Tarea solicitada: Imprime completo y sin ningún cambio el texto extraído que aparece a continuación.
----- Texto extraído
No es que no me hubiera dado cuenta; pero llegado a este punto, no puedo sino detenerme a pensar en el tiempo transcurrido desde que puse la primera entrada en este Blog. Pienso en todas las metáforas apresuradas, que poco a poco se volvieron alegorías recurrentes, y terminaron volviéndose personajes hechos y derechos; unos más efímeros que otros. Algunos entrañables, algunos perecederos, inconexos e inconclusos. Algunos incómodos, bastante. Pero también otros reivindicadores, casuales y generosos.

He aquí un breve recuento de ellos...

Cuando decidí seguir al conejo blanco, y me ví de pronto cayendo dulce y lentamente hacia un mundo desconocido, muchas imágenes pasaban a mi lado; confusas y fascinantes. Había tanto qué ver, tantas cosas nuevas, que creo que nunca pude describirlas, sino simplemente mencionarlas conforme iban apareciendo.
----------
----- Registros de datos
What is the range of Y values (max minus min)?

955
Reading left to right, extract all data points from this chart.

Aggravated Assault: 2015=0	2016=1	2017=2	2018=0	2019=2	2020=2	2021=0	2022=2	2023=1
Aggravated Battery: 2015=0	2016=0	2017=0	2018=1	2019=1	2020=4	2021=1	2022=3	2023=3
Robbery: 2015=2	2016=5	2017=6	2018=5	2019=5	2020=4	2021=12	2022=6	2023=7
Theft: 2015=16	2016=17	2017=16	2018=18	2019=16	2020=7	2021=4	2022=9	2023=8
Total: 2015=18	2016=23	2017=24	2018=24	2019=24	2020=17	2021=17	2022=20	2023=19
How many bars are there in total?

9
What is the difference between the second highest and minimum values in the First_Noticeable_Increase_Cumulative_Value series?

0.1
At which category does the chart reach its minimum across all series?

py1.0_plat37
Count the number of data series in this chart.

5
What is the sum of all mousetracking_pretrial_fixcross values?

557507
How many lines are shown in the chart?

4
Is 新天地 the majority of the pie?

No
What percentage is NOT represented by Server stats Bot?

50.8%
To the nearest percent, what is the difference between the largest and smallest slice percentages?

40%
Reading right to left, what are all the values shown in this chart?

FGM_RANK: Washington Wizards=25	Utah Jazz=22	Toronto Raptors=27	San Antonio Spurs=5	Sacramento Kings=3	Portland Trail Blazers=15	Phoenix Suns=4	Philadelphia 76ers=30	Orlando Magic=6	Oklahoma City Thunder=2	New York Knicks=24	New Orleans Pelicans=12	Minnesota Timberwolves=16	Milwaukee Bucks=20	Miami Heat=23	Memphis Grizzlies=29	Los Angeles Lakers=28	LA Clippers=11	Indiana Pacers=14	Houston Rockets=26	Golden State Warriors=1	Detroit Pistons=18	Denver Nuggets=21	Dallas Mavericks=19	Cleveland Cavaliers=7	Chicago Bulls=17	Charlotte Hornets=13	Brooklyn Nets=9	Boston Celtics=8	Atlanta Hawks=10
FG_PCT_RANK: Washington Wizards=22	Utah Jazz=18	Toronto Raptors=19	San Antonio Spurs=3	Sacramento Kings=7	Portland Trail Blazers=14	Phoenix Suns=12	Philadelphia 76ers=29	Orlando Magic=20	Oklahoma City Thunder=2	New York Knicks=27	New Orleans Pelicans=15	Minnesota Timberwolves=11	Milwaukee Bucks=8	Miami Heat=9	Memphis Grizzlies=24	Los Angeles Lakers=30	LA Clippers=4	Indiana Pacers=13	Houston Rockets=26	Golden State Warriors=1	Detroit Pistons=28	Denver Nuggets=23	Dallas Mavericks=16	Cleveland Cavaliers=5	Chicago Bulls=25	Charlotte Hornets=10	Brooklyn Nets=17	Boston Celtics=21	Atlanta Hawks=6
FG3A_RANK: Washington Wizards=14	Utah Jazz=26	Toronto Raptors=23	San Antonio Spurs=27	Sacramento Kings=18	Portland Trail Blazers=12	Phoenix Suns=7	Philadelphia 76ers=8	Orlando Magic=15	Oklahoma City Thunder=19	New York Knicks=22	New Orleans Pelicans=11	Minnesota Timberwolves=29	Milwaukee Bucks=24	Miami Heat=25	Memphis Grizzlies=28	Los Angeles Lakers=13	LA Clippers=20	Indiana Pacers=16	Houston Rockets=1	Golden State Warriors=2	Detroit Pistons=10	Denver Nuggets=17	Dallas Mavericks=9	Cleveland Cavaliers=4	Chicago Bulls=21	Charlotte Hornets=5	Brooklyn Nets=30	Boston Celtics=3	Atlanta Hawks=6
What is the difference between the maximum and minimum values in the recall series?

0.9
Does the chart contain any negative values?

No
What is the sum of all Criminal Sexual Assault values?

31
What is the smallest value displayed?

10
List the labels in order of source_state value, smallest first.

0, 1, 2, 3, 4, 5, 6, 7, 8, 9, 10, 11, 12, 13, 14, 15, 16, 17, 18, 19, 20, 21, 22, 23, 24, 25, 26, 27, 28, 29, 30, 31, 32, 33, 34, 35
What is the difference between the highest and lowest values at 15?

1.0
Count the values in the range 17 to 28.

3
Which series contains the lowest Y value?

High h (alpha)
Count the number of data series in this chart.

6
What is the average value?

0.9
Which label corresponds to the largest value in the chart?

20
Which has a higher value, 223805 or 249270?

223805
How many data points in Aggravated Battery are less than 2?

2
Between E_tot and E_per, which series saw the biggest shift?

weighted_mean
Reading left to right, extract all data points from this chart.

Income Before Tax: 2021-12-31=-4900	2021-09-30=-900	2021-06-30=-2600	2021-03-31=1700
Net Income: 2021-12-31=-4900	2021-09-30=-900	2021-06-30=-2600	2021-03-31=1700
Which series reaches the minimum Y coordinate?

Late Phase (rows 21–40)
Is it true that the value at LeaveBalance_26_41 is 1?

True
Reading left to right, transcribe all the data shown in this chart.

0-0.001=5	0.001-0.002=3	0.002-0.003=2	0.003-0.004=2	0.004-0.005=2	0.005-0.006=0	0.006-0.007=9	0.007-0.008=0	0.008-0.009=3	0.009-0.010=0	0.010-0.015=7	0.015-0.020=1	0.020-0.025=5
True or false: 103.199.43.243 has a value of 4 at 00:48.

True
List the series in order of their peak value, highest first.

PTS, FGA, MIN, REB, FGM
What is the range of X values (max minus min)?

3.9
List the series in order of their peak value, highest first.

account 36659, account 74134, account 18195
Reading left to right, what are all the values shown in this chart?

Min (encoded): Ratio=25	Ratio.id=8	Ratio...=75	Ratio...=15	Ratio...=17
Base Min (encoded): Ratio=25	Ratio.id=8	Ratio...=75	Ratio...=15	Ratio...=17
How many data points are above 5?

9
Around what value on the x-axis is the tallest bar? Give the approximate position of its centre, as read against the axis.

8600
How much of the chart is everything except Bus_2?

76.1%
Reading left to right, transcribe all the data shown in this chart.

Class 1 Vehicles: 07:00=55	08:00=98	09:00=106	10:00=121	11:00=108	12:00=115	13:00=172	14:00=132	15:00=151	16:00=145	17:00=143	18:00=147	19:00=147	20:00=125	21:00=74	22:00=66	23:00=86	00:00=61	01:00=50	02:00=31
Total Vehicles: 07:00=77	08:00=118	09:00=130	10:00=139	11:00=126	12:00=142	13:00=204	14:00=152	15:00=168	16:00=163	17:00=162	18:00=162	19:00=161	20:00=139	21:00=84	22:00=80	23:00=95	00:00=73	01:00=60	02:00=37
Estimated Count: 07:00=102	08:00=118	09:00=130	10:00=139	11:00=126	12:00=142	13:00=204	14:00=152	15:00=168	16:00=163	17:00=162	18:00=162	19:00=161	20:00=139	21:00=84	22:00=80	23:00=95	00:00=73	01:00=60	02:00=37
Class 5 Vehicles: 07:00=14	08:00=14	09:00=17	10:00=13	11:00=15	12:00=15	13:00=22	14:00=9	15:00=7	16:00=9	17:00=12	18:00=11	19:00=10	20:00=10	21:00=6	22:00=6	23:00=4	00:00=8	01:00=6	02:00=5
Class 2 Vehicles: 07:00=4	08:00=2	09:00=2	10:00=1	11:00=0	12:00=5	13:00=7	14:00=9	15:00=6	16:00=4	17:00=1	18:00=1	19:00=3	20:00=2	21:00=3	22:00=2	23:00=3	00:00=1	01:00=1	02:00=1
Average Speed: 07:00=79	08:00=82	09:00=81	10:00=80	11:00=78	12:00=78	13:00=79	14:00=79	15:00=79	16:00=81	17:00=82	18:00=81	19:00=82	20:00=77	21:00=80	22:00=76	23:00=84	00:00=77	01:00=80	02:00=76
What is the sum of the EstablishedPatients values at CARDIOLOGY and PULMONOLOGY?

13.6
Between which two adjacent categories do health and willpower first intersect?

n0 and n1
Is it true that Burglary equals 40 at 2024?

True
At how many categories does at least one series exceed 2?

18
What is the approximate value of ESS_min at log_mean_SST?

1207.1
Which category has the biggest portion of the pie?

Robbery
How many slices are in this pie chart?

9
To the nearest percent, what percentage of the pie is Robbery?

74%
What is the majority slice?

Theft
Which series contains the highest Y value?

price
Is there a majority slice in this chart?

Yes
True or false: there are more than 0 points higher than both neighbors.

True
----------
Problema resuelto:
No es que no me hubiera dado cuenta; pero llegado a este punto, no puedo sino detenerme a pensar en el tiempo transcurrido desde que puse la primera entrada en este Blog. Pienso en todas las metáforas apresuradas, que poco a poco se volvieron alegorías recurrentes, y terminaron volviéndose personajes hechos y derechos; unos más efímeros que otros. Algunos entrañables, algunos perecederos, inconexos e inconclusos. Algunos incómodos, bastante. Pero también otros reivindicadores, casuales y generosos.

He aquí un breve recuento de ellos...

Cuando decidí seguir al conejo blanco, y me ví de pronto cayendo dulce y lentamente hacia un mundo desconocido, muchas imágenes pasaban a mi lado; confusas y fascinantes. Había tanto qué ver, tantas cosas nuevas, que creo que nunca pude describirlas, sino simplemente mencionarlas conforme iban apareciendo.